**DIRECTIONS**:
Name every person mentioned in the article about the Scotland rugby coach.

**TEXT BLOCK**:
Matt Williams should not be allowed to continue as Scotland coach if he fails to break his Six Nations duck by defeating Italy on Saturday. By Lewis Stuart

With the RBS Six Nations games so close together, his fate should be resolved within four weeks after home games against Italy this Saturday then Wales just over a fortnight later followed by a visit to Twickenham on 19 March. Williams has to mastermind a win over Italy at Murrayfield. Italy are below Scotland in the world rankings, they have injury problems with Mauro Bergamasco out, a one-dimensional gameplan, a dodgy stand-off and if you can stop their rolling maul they have no Plan B. The “piano shifters” as John Kirwan, the Italy coach, dubs his pack, are big but vulnerable to a fast, mobile, passionate rucking game and if any country should be good at that, it is Scotland. Winning games such as this one against Italy is what Williams is paid for and if he cannot do it, he is not worth his salary. It’s that simple.

**EXCERPTED DATA**:
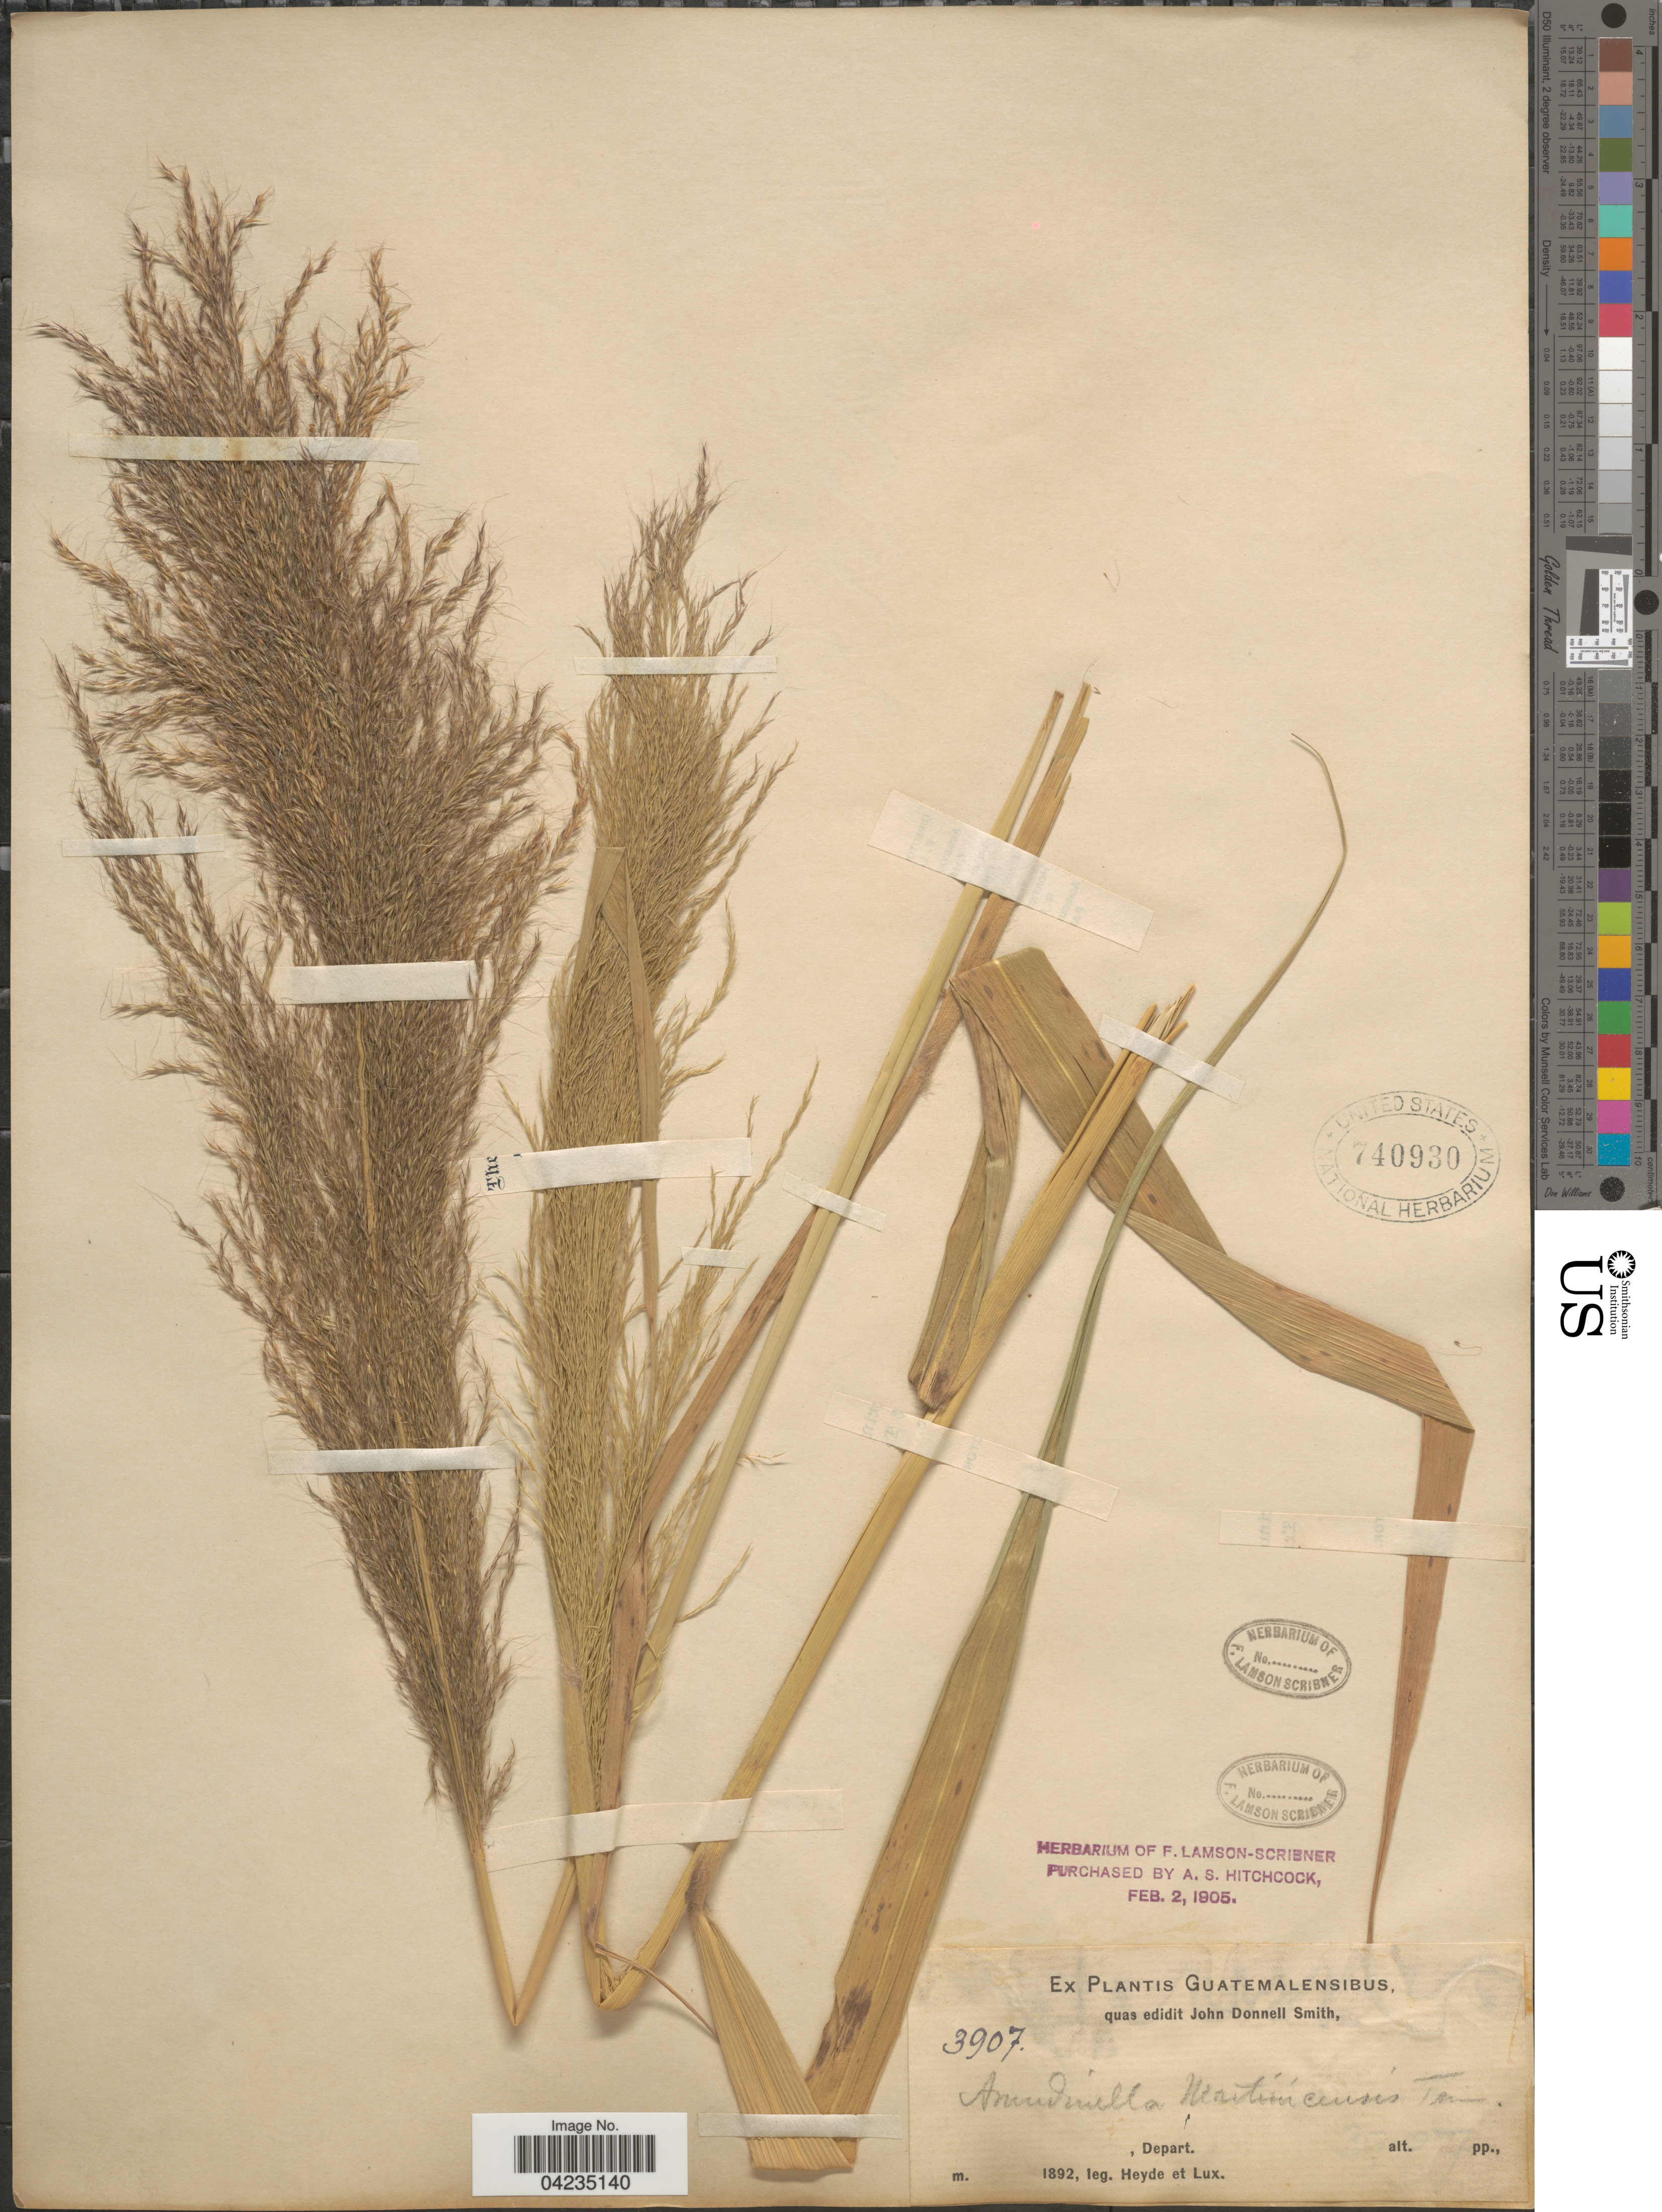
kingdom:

==

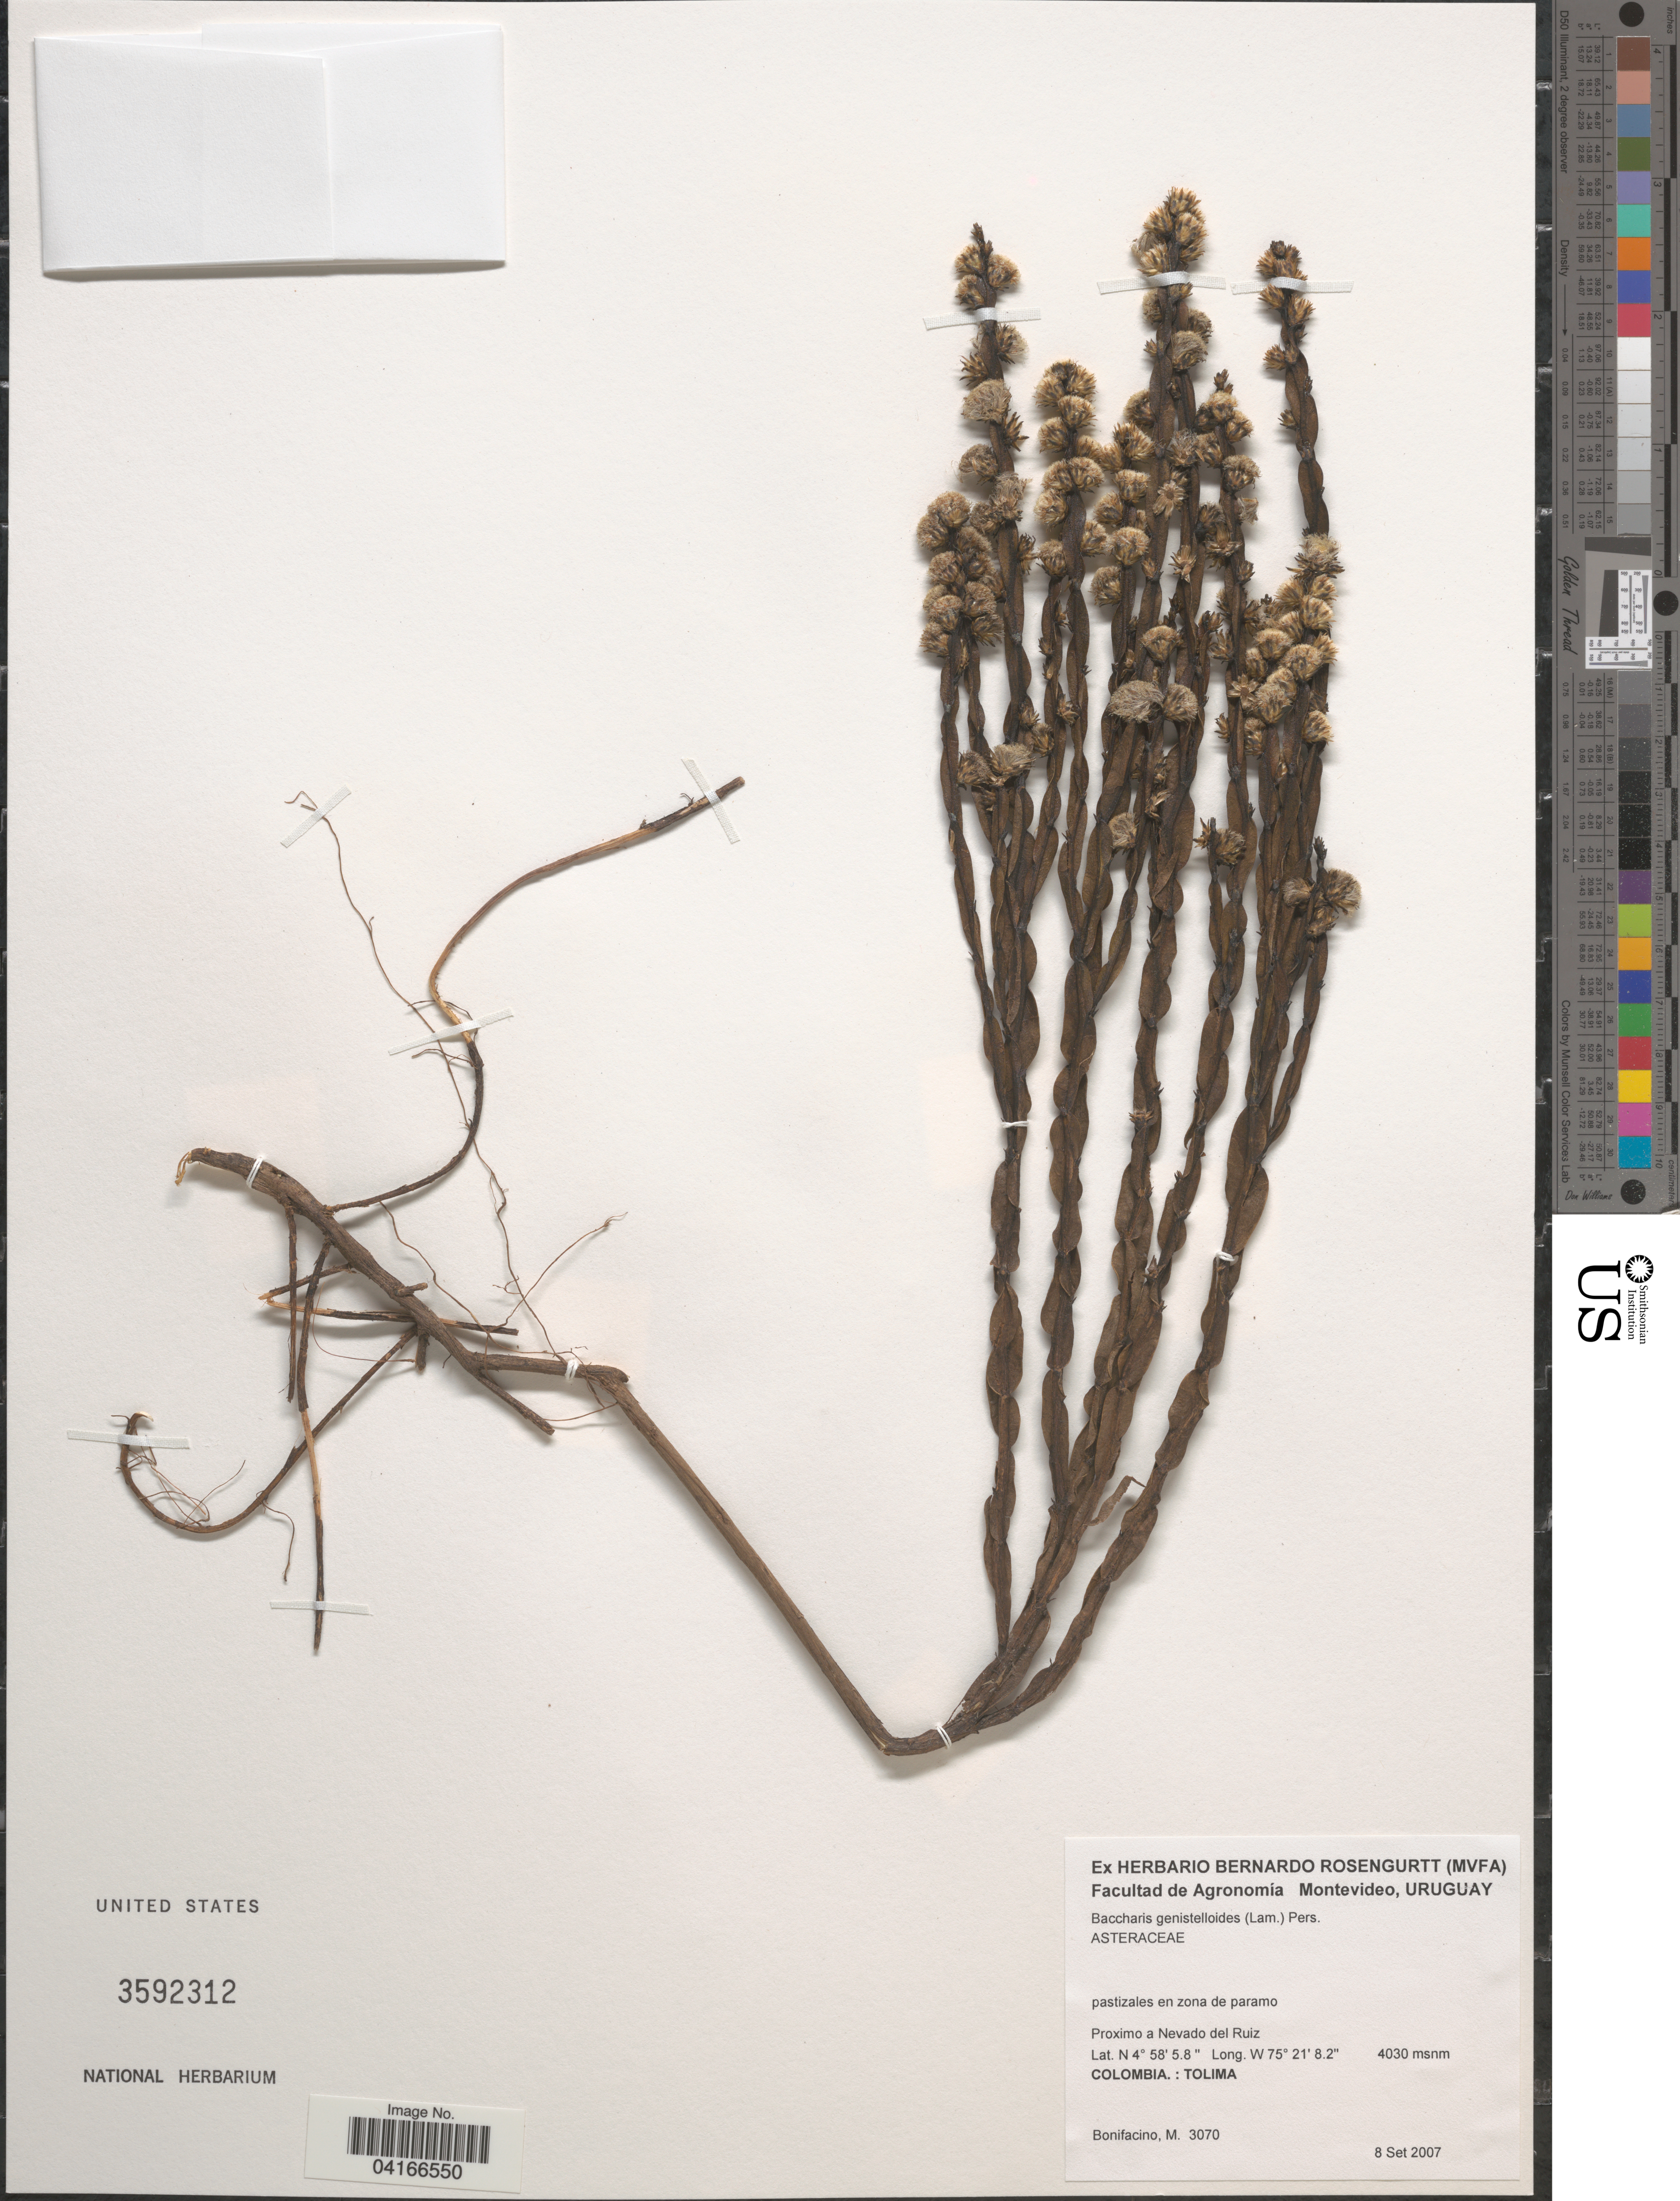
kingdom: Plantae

**FULL SOLUTION**:
Matt Williams, Lewis Stuart, Mauro Bergamasco, John Kirwan